- WHAT THE TASK REQUIRES:
Arrange the lines into a numbered list, starting with the line that contains "Wassermanagementprogramm" and going on through the end of the items, with blank lines omitted. Leave the pictures out of the answer.

[Extracted page text]
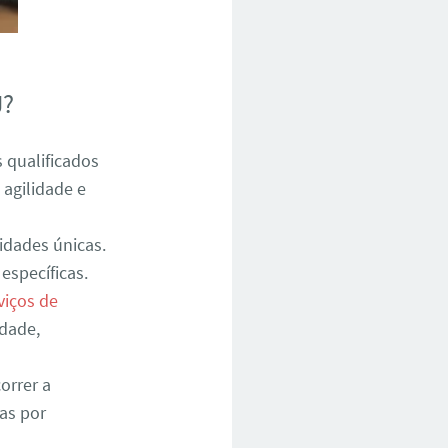
J?
 qualificados
 agilidade e
idades únicas.
específicas.
viços de
idade,
orrer a
ias por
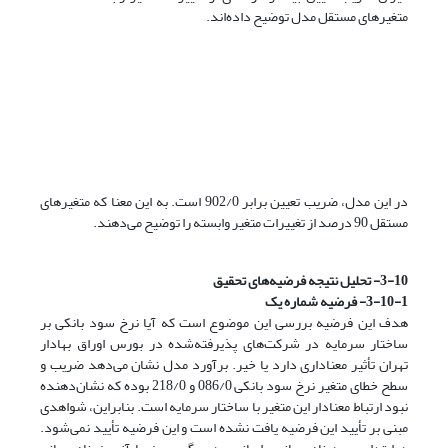
متغیرهای مستقل مدل توضیح داده‌اند.
در این مدل، ضریب تعیین برابر 902/0 است. به این معنا که متغیرهای
مستقل 90 درصد از تغییرات متغیر وابسته را توضیح می‌دهند.
3-10- تحلیل نتیجه فرضیه‌های تحقیق
3-10-1- فرضیه شماره یک
هدف این فرضیه بررسی این موضوع است که آیا نرخ سود بانکی بر
ساختار سرمایه در شرکت‌های پذیرفته‌شده در بورس اوراق بهادار
تهران تأثیر معناداری دارد یا خیر. برآورد مدل نشان می‌دهد ضریب و
سطح خطای متغیر نرخ سود بانکی 086/0 و 218/0 بوده که نشان‌دهنده
نبود ارتباط معنادار این متغیر با ساختار سرمایه است. بنابراین، شواهدی
مبنی بر تأیید این فرضیه یافت نشده است و این فرضیه تأیید نمی‌شود.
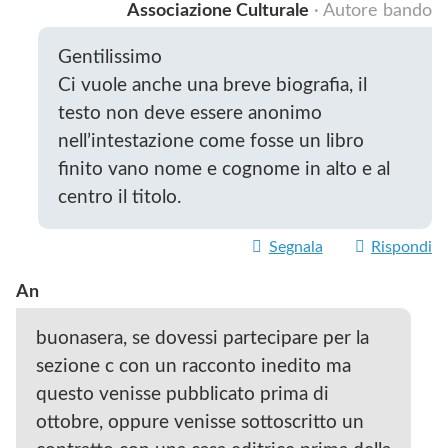
Associazione Culturale
· Autore bando
Gentilissimo
Ci vuole anche una breve biografia, il
testo non deve essere anonimo
nell’intestazione come fosse un libro
finito vano nome e cognome in alto e al
centro il titolo.
Segnala
Rispondi
An
buonasera, se dovessi partecipare per la
sezione c con un racconto inedito ma
questo venisse pubblicato prima di
ottobre, oppure venisse sottoscritto un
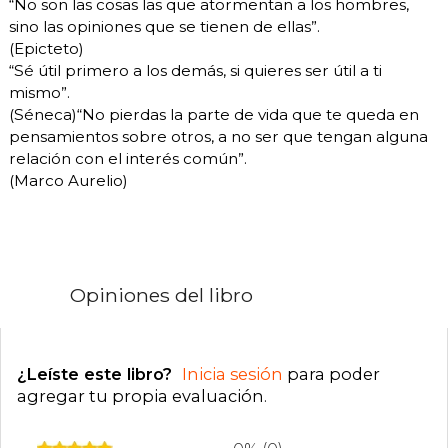
“No son las cosas las que atormentan a los hombres,
sino las opiniones que se tienen de ellas”.
(Epicteto)
“Sé útil primero a los demás, si quieres ser útil a ti
mismo”.
(Séneca)“No pierdas la parte de vida que te queda en
pensamientos sobre otros, a no ser que tengan alguna
relación con el interés común”.
(Marco Aurelio)
Opiniones del libro
¿Leíste este libro?
Inicia sesión
para poder
agregar tu propia evaluación
.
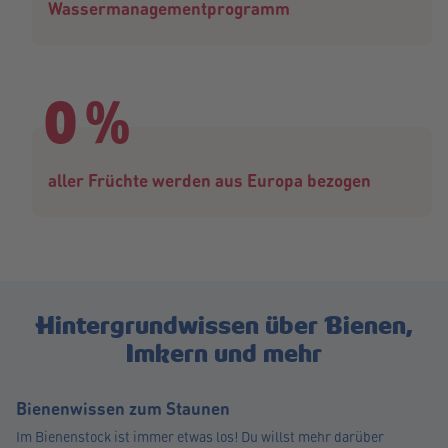
Wassermanagementprogramm
0
%
aller Früchte werden aus Europa bezogen
Hintergrundwissen über Bienen,
Imkern und mehr
Bienenwissen zum Staunen
Im Bienenstock ist immer etwas los! Du willst mehr darüber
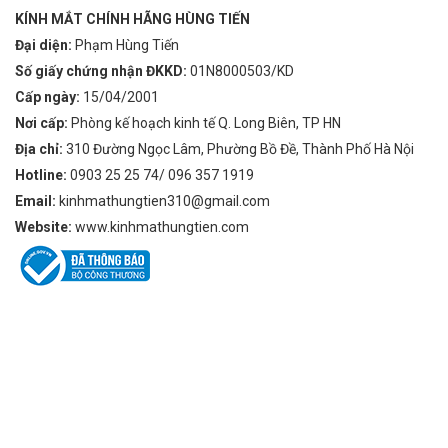
KÍNH MẮT CHÍNH HÃNG HÙNG TIẾN
Đại diện:
Phạm Hùng Tiến
Số giấy chứng nhận ĐKKD:
01N8000503/KD
Cấp ngày:
15/04/2001
Nơi cấp:
Phòng kế hoạch kinh tế Q. Long Biên, TP HN
Địa chỉ:
310 Đường Ngọc Lâm, Phường Bồ Đề, Thành Phố Hà Nội
Hotline:
0903 25 25 74/ 096 357 1919
Email:
kinhmathungtien310@gmail.com
Website:
www.kinhmathungtien.com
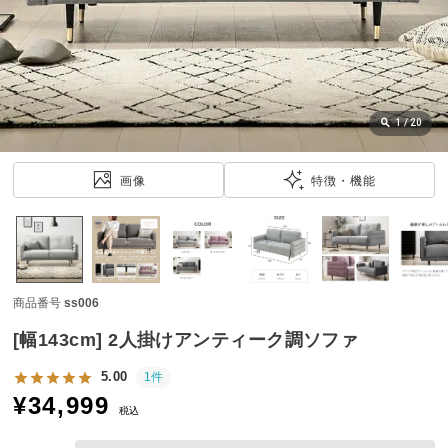
近
チ
ェ
ッ
ク
し
1
/
20
た
ア
画像
特徴・機能
イ
テ
ム
商品番号
ss006
特
集
[幅143cm] 2人掛けアンティーク調ソファ
一
覧
5.00
1件
¥
34,999
税込
人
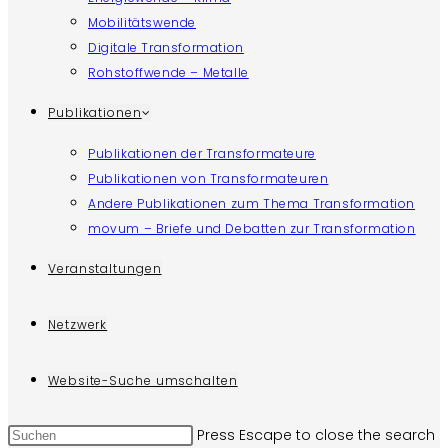
Mobilitätswende
Digitale Transformation
Rohstoffwende – Metalle
Publikationen
Publikationen der Transformateure
Publikationen von Transformateuren
Andere Publikationen zum Thema Transformation
movum – Briefe und Debatten zur Transformation
Veranstaltungen
Netzwerk
Website-Suche umschalten
Press Escape to close the search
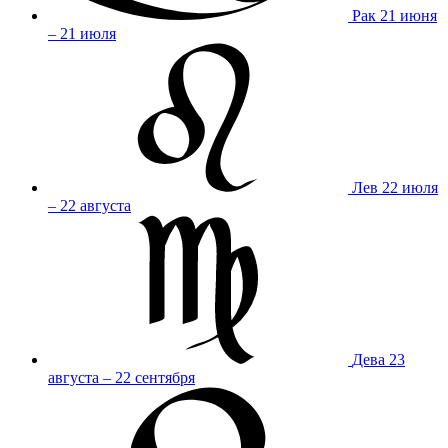
Рак
21 июня
– 21 июля
Лев
22 июля
– 22 августа
Дева
23
августа – 22 сентября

- EXERCISE OUTPUT:
1. Wassermanagementprogramm
2. 0
3. %
4. aller Früchte werden aus Europa bezogen
5. Hintergrundwissen über Bienen,
6. Imkern und mehr
7. Bienenwissen zum Staunen
8. Im Bienenstock ist immer etwas los! Du willst mehr darüber
9. KÍNH MẮT CHÍNH HÃNG HÙNG TIẾN
10. Đại diện:
11. Phạm Hùng Tiến
12. Số giấy chứng nhận ĐKKD:
13. 01N8000503/KD
14. Cấp ngày:
15. 15/04/2001
16. Nơi cấp:
17. Phòng kế hoạch kinh tế Q. Long Biên, TP HN
18. Địa chỉ:
19. 310 Đường Ngọc Lâm, Phường Bồ Đề, Thành Phố Hà Nội
20. Hotline:
21. 0903 25 25 74/ 096 357 1919
22. Email:
23. kinhmathungtien310@gmail.com
24. Website:
25. www.kinhmathungtien.com
26. 近
27. チ
28. ェ
29. ッ
30. ク
31. し
32. 1
33. /
34. 20
35. た
36. ア
37. 画像
38. 特徴・機能
39. イ
40. テ
41. ム
42. 商品番号
43. ss006
44. 特
45. 集
46. [幅143cm] 2人掛けアンティーク調ソファ
47. 一
48. 覧
49. 5.00
50. 1件
51. ¥
52. 34,999
53. 税込
54. 人
55. Mobilitätswende
56. Digitale Transformation
57. Rohstoffwende – Metalle
58. Publikationen
59. Publikationen der Transformateure
60. Publikationen von Transformateuren
61. Andere Publikationen zum Thema Transformation
62. movum – Briefe und Debatten zur Transformation
63. Veranstaltungen
64. Netzwerk
65. Website-Suche umschalten
66. Press Escape to close the search
67. Рак
68. 21 июня
69. – 21 июля
70. Лев
71. 22 июля
72. – 22 августа
73. Дева
74. 23
75. августа – 22 сентября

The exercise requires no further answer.